OpenAI recently introduced a powerful feature called Predicted Outputs that can significantly reduce latency in API responses when much of the output content is predictable. Let's explore this feature through practical examples.

Understanding Predicted Outputs

When modifying text or code files where only small changes are expected, we can provide a prediction of what we think the output will be. The model can then use this prediction to generate responses faster by reusing parts of our prediction that match its intended output.

For more details, see the official OpenAI documentation.

Real-World Examples

Let's look at two examples that demonstrate when Predicted Outputs are most and least effective.

Example 1: Minor Style Change

In this example, we simply want to change the background color to green. This is an ideal case for Predicted Outputs since most of the code remains unchanged.

Results:

• Normal Completion Time: 14,115 ms
• Predicted Outputs Time: 4,756 ms
• Time Savings: 66%
• Total Completion Tokens: 784
• Accepted Tokens: 686 (reused, not billed)
• Completion Tokens Billed: 98 (only rejected tokens)
• Cost Savings: 88%
• Tokens per Second (Normal): Approximately 55 tokens/sec
• Tokens per Second (Predicted Outputs): Approximately 165 tokens/sec

This demonstrates the power of Predicted Outputs when changes are minimal. Most of the original content was reused, resulting in significant time and cost savings, and a substantial increase in tokens processed per second.

Please note that due to the nature of randomness in token prediction, there is always a difference, so the small difference above may change slightly or even become negative in further predictions.
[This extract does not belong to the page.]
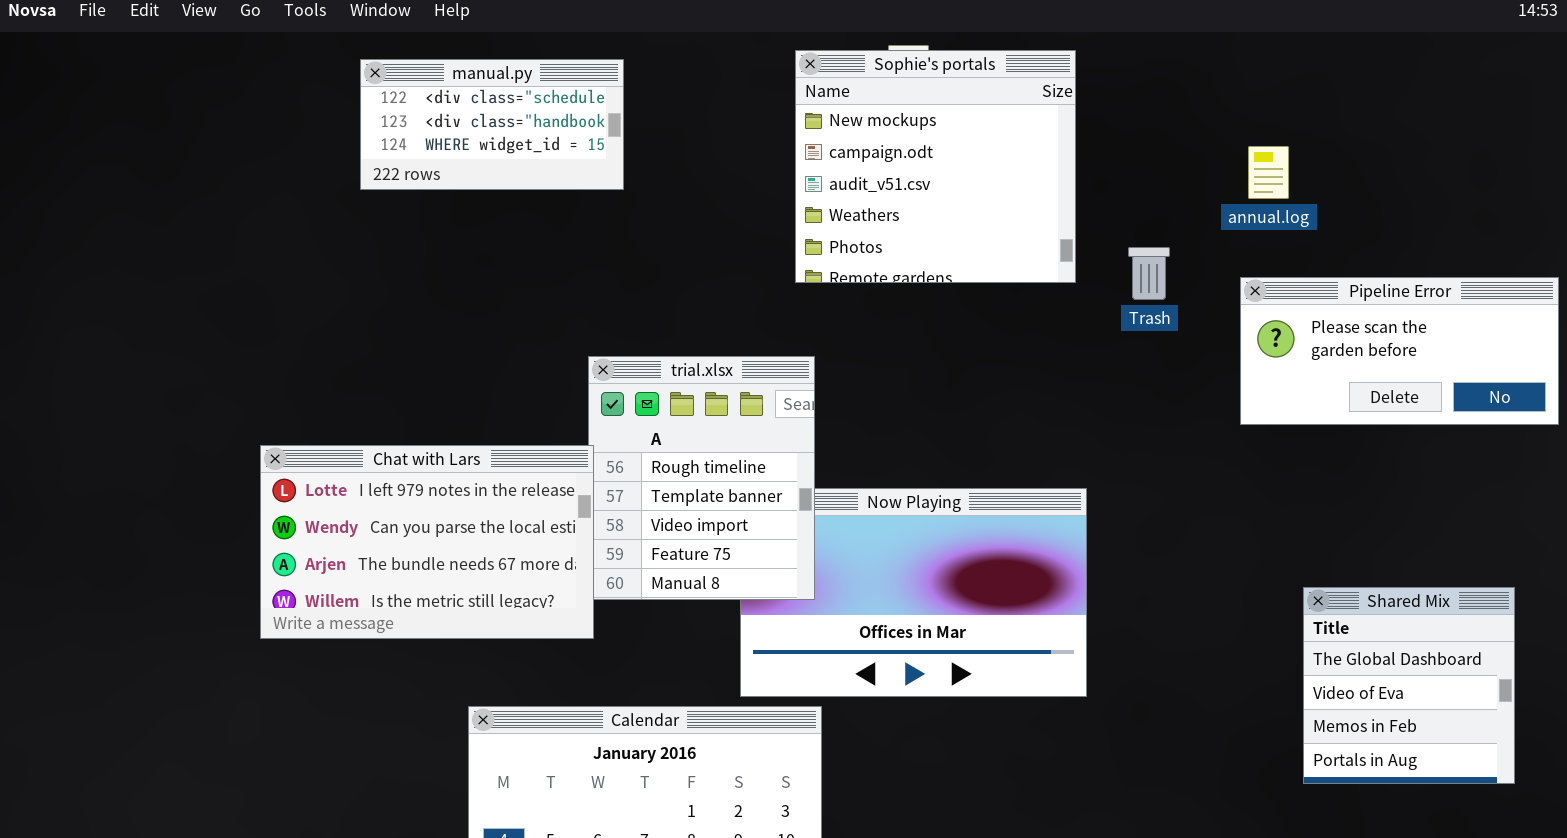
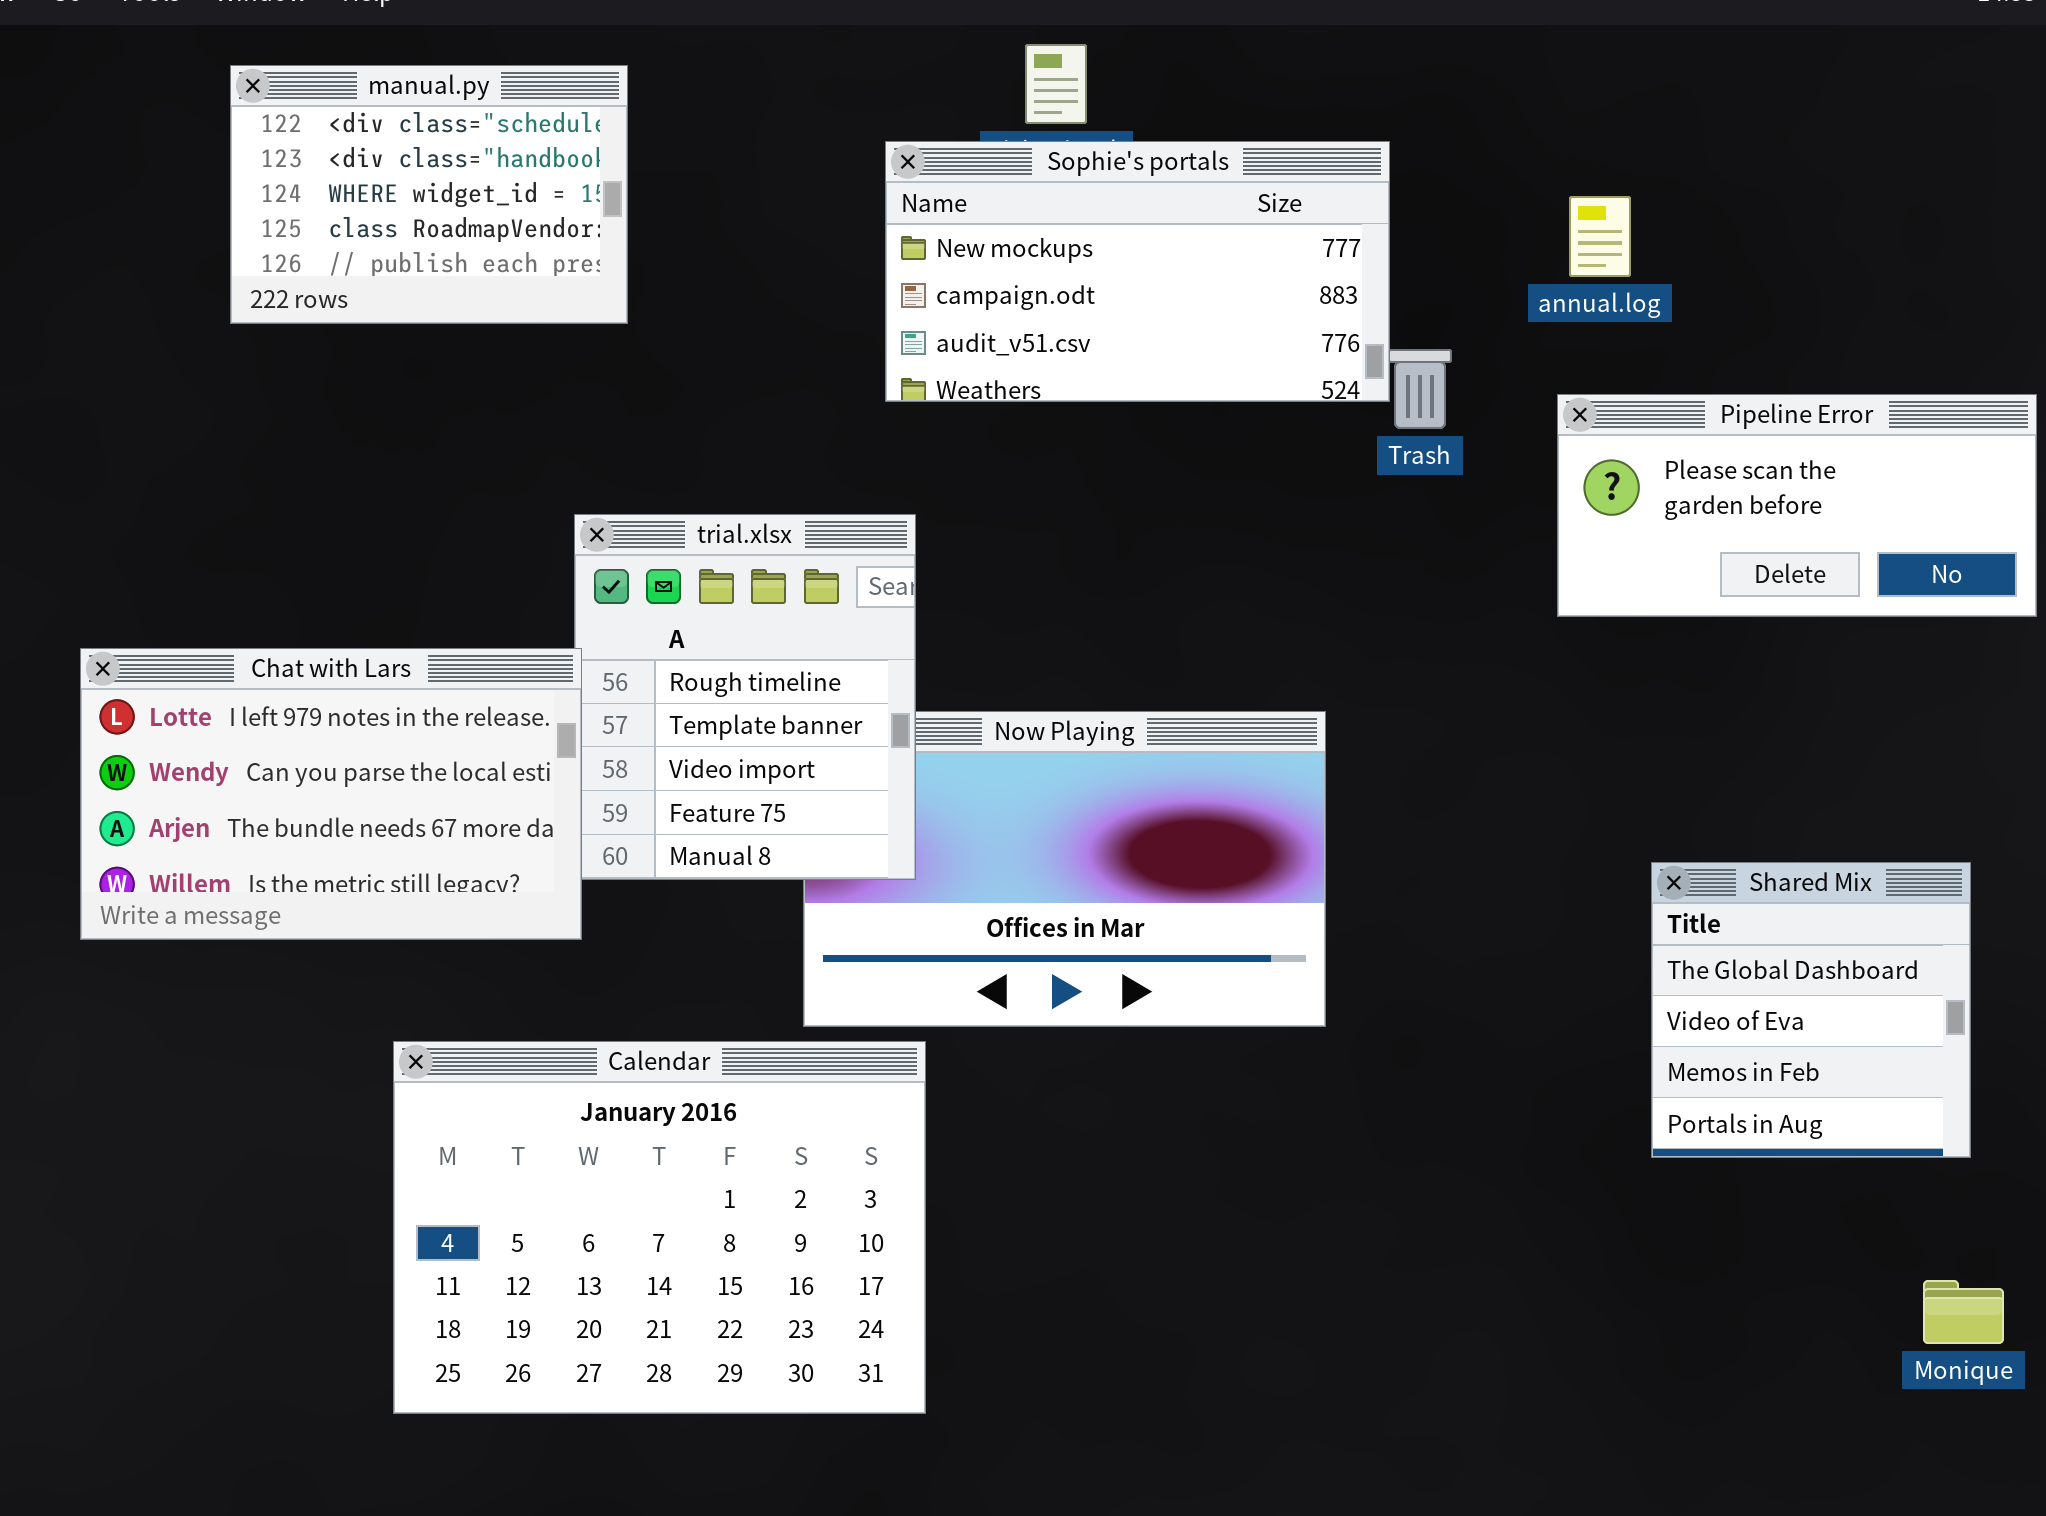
Sophie's portals: [795,50,1076,283] -> [885,141,1390,402], resized
manual.py: [360,59,624,190] -> [230,65,628,324], resized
Example 2: Complete Style Overhaul

In this second example, we completely change the styling and content of the page. This represents a case where Predicted Outputs offers minimal benefit since most content needs to change.

Results:

• Normal Completion Time: 3,717 ms
• Predicted Outputs Time: 3,509 ms
• Time Savings: 6%
• Total Completion Tokens: 73
• Accepted Tokens: 0 (reused, not billed)
• Completion Tokens Billed: 73 (only rejected tokens)
• Cost Savings: 0%
• Tokens per Second (Normal): Approximately 19.6 tokens/sec
• Tokens per Second (Predicted Outputs): Approximately 20.8 tokens/sec

When the changes are extensive, the prediction doesn't help much since most tokens need to be regenerated anyway. The slight improvement in tokens per second is negligible.
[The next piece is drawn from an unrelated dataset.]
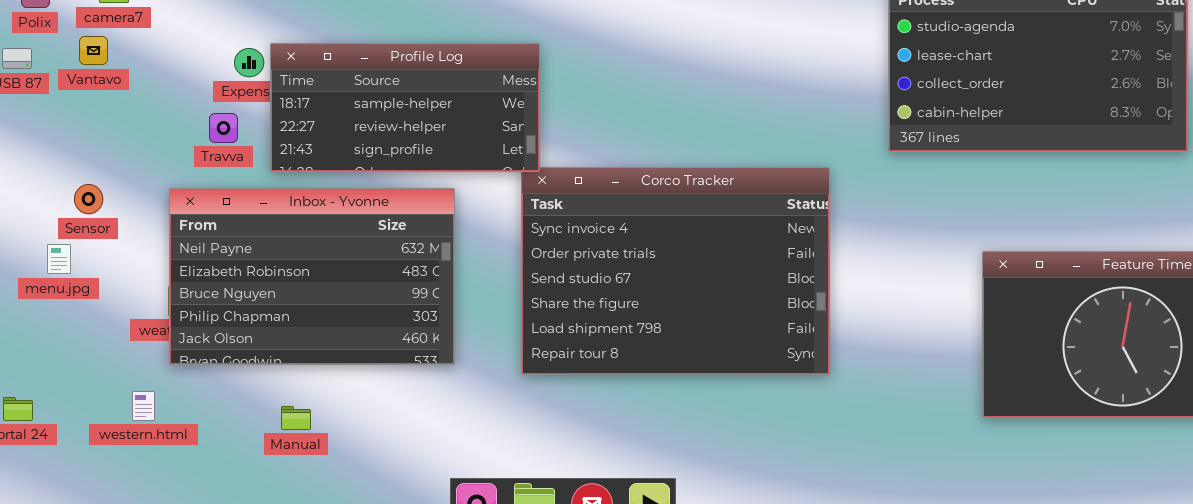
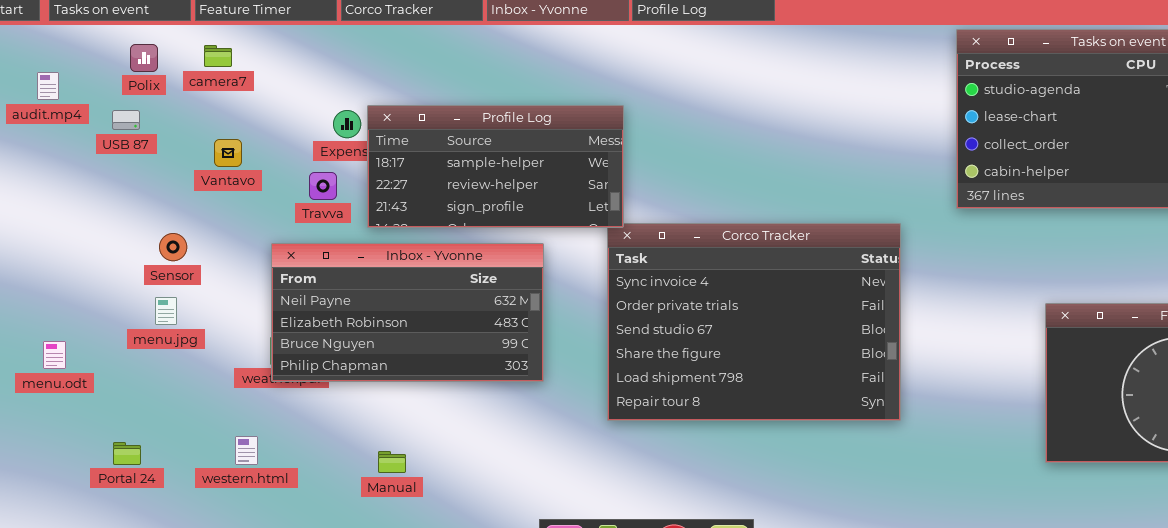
Vantavo: [79,36,108,65] -> [214,139,242,167], moved
Sensor: [74,184,103,214] -> [159,233,187,261], moved
Inbox - Yvonne: [169,188,455,365] -> [271,243,544,382], resized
Implications and Use Cases

Potential Benefits

• Reduced Latency: By reusing predicted tokens, response times can be significantly decreased, enhancing user experience in applications requiring quick feedback.
• Cost Efficiency: Since accepted predicted tokens are not billed, overall costs can be reduced, especially in applications with frequent minor updates.
• Increased Throughput: Higher tokens per second mean that more data can be processed in less time, beneficial for large-scale operations.

Ideal Use Cases

• Code Refactoring: Making small adjustments to large codebases where most of the code remains unchanged.
• Document Editing: Applying minor edits to lengthy documents, such as correcting typos or updating specific sections.
• Format-Preserving Transformations: Converting documents between formats (e.g., HTML to Markdown) where the structure is predictable.
• Template-Based Responses: Generating responses where the output format is consistent, such as emails, reports, or standardized messages.

Limitations

• Prediction Accuracy: The effectiveness of Predicted Outputs heavily relies on the accuracy of the prediction. Inaccurate predictions can lead to increased costs due to rejected tokens.
• Limited Use Cases: Not beneficial for tasks involving significant content changes or creative generation where the output is largely unpredictable.
• Model Support: Currently supported only on specific models like GPT-4o and GPT-4o-mini series.

Implementation Tips

1. Monitor Token Usage: Keep an eye on accepted vs. rejected prediction tokens to assess the effectiveness of your predictions and adjust accordingly.
2. Optimize Predictions: Use the original content as the prediction when making small modifications to maximize accepted tokens.
3. Leverage Streaming: Stream results as they arrive for a better user experience and to capitalize on latency gains.
4. Parallel Testing: Run normal and predicted completions in parallel during testing phases to compare performance and fine-tune your approach.

Conclusion

OpenAI's Predicted Outputs feature can offer significant performance benefits, especially in scenarios involving minor changes to large amounts of content. By reusing predictable output, it reduces latency, cuts costs, and increases tokens processed per second. However, its effectiveness varies based on the use case. Understanding these characteristics helps in deciding when to leverage this feature for optimal results.